Recorded data:
◆ ◆ ◆ ◆ ◆ ◆ ◆

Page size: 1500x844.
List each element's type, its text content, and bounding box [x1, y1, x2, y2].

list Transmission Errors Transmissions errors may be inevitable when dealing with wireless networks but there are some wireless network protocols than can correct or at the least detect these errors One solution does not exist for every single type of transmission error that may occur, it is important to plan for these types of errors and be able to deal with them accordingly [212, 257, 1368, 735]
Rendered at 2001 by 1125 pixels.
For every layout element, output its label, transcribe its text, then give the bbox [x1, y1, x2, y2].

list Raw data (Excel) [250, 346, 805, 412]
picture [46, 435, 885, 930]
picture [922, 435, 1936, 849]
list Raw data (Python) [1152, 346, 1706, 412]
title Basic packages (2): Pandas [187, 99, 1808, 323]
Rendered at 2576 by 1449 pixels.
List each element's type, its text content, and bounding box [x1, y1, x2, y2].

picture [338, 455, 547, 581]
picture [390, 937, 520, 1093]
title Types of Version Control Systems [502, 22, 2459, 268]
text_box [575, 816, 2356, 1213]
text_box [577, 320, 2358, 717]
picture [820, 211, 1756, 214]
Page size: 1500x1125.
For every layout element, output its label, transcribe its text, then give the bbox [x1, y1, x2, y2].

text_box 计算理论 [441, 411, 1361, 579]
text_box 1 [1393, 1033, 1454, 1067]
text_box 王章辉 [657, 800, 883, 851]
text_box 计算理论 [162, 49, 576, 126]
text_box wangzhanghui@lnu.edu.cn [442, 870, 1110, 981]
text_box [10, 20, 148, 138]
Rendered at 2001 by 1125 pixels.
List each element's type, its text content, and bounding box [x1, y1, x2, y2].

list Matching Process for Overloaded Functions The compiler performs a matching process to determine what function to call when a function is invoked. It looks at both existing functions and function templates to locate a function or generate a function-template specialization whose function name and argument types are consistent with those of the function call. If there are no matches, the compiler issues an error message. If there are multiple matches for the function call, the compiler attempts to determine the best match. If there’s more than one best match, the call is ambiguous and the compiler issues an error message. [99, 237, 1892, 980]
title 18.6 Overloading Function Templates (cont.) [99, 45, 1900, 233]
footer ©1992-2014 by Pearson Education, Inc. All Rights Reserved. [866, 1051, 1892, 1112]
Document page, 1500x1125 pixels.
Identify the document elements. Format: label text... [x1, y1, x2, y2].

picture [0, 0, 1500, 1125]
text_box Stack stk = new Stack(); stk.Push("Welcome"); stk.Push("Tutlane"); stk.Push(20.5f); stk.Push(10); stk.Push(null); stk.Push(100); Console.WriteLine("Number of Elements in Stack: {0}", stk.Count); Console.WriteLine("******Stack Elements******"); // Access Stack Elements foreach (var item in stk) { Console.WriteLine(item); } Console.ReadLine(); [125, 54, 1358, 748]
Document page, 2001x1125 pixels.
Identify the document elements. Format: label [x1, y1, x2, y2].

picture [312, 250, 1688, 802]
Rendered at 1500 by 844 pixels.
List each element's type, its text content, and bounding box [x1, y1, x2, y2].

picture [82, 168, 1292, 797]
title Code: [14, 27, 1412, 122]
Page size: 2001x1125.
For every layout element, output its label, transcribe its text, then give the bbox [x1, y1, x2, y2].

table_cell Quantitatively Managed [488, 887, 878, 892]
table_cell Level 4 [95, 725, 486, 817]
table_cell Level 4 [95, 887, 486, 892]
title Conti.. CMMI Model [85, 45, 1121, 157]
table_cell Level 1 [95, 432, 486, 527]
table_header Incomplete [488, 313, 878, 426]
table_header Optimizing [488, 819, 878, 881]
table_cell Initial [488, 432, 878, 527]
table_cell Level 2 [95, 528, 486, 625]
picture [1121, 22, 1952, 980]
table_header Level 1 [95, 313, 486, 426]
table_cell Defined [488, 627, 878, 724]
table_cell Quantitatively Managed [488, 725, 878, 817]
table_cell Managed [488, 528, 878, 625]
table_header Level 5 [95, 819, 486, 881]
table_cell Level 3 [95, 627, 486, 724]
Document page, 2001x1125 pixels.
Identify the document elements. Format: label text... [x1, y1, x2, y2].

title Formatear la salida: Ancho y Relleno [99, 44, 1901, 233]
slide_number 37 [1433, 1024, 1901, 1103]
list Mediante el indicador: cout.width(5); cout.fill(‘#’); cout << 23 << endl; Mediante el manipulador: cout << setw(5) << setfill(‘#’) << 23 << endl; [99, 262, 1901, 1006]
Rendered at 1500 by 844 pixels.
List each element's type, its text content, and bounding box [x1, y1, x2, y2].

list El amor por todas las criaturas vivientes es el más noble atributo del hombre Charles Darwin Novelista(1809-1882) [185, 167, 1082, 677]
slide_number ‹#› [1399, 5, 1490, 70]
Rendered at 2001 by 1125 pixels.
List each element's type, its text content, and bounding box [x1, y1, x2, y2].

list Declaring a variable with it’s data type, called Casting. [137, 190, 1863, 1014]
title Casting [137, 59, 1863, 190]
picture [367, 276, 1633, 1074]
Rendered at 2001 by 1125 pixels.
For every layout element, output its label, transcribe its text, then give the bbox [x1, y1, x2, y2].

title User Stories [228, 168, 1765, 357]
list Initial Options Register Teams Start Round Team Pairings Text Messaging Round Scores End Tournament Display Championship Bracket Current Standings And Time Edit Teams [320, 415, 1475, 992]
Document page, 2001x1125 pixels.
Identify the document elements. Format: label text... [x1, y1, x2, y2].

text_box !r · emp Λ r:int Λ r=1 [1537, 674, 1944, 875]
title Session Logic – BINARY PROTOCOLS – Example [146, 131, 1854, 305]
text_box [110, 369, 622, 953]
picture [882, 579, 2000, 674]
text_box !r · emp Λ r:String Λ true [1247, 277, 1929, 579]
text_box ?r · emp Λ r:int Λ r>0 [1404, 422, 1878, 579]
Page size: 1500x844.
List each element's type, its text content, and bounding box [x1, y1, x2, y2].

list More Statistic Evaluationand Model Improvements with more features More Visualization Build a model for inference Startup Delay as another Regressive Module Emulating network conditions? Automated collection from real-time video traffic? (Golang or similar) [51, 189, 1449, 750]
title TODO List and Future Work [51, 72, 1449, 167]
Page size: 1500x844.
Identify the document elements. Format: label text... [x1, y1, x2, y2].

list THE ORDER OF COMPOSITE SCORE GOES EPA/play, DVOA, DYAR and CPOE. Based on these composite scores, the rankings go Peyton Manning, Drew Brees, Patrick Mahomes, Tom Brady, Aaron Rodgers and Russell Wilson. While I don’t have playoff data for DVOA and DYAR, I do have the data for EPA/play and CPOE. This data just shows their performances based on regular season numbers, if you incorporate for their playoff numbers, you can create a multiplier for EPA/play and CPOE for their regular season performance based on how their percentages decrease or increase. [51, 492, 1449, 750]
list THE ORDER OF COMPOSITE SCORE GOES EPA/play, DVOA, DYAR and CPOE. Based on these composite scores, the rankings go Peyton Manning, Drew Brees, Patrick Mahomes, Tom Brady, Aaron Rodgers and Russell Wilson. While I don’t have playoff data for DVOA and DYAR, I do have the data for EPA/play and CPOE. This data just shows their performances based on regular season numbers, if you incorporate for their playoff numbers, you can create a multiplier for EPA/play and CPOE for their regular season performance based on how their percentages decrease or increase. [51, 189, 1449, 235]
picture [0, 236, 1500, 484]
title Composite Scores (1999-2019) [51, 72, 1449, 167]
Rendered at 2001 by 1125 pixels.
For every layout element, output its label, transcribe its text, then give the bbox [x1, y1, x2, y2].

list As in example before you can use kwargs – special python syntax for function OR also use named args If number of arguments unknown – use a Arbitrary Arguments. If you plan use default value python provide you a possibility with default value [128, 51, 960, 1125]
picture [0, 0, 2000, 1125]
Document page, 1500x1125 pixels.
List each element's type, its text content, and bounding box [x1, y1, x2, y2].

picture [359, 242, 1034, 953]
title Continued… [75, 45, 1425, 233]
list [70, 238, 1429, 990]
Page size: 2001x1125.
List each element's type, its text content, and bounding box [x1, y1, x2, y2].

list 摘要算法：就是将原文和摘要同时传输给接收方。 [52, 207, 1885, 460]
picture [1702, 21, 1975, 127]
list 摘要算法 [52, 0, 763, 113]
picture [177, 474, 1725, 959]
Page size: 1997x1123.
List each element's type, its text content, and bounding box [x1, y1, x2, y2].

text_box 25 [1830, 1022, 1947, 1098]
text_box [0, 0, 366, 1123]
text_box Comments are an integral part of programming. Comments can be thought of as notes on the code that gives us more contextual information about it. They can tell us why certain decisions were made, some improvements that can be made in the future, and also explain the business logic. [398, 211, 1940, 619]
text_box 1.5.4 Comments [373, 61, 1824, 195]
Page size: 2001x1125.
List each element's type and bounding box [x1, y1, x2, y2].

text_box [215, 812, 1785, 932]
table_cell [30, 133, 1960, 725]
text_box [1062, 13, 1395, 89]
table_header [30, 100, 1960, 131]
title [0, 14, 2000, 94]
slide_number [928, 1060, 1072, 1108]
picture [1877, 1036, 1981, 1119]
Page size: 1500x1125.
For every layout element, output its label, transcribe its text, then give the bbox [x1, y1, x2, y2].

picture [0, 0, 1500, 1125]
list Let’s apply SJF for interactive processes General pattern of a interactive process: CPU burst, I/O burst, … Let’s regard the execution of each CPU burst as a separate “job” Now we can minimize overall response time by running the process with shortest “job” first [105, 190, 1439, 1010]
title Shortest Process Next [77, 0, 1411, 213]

◆ ◆ ◆ ◆ ◆ ◆ ◆

#### [WHAT THIS TASK INVOLVES]
Begin at the first line of the records above and restate each line word for word, stopping after the line with "Rendered at 2576 by 1449 pixels.".

#### [TASK RESULT]
Page size: 1500x844.
List each element's type, its text content, and bounding box [x1, y1, x2, y2].

list Transmission Errors Transmissions errors may be inevitable when dealing with wireless networks but there are some wireless network protocols than can correct or at the least detect these errors One solution does not exist for every single type of transmission error that may occur, it is important to plan for these types of errors and be able to deal with them accordingly [212, 257, 1368, 735]
Rendered at 2001 by 1125 pixels.
For every layout element, output its label, transcribe its text, then give the bbox [x1, y1, x2, y2].

list Raw data (Excel) [250, 346, 805, 412]
picture [46, 435, 885, 930]
picture [922, 435, 1936, 849]
list Raw data (Python) [1152, 346, 1706, 412]
title Basic packages (2): Pandas [187, 99, 1808, 323]
Rendered at 2576 by 1449 pixels.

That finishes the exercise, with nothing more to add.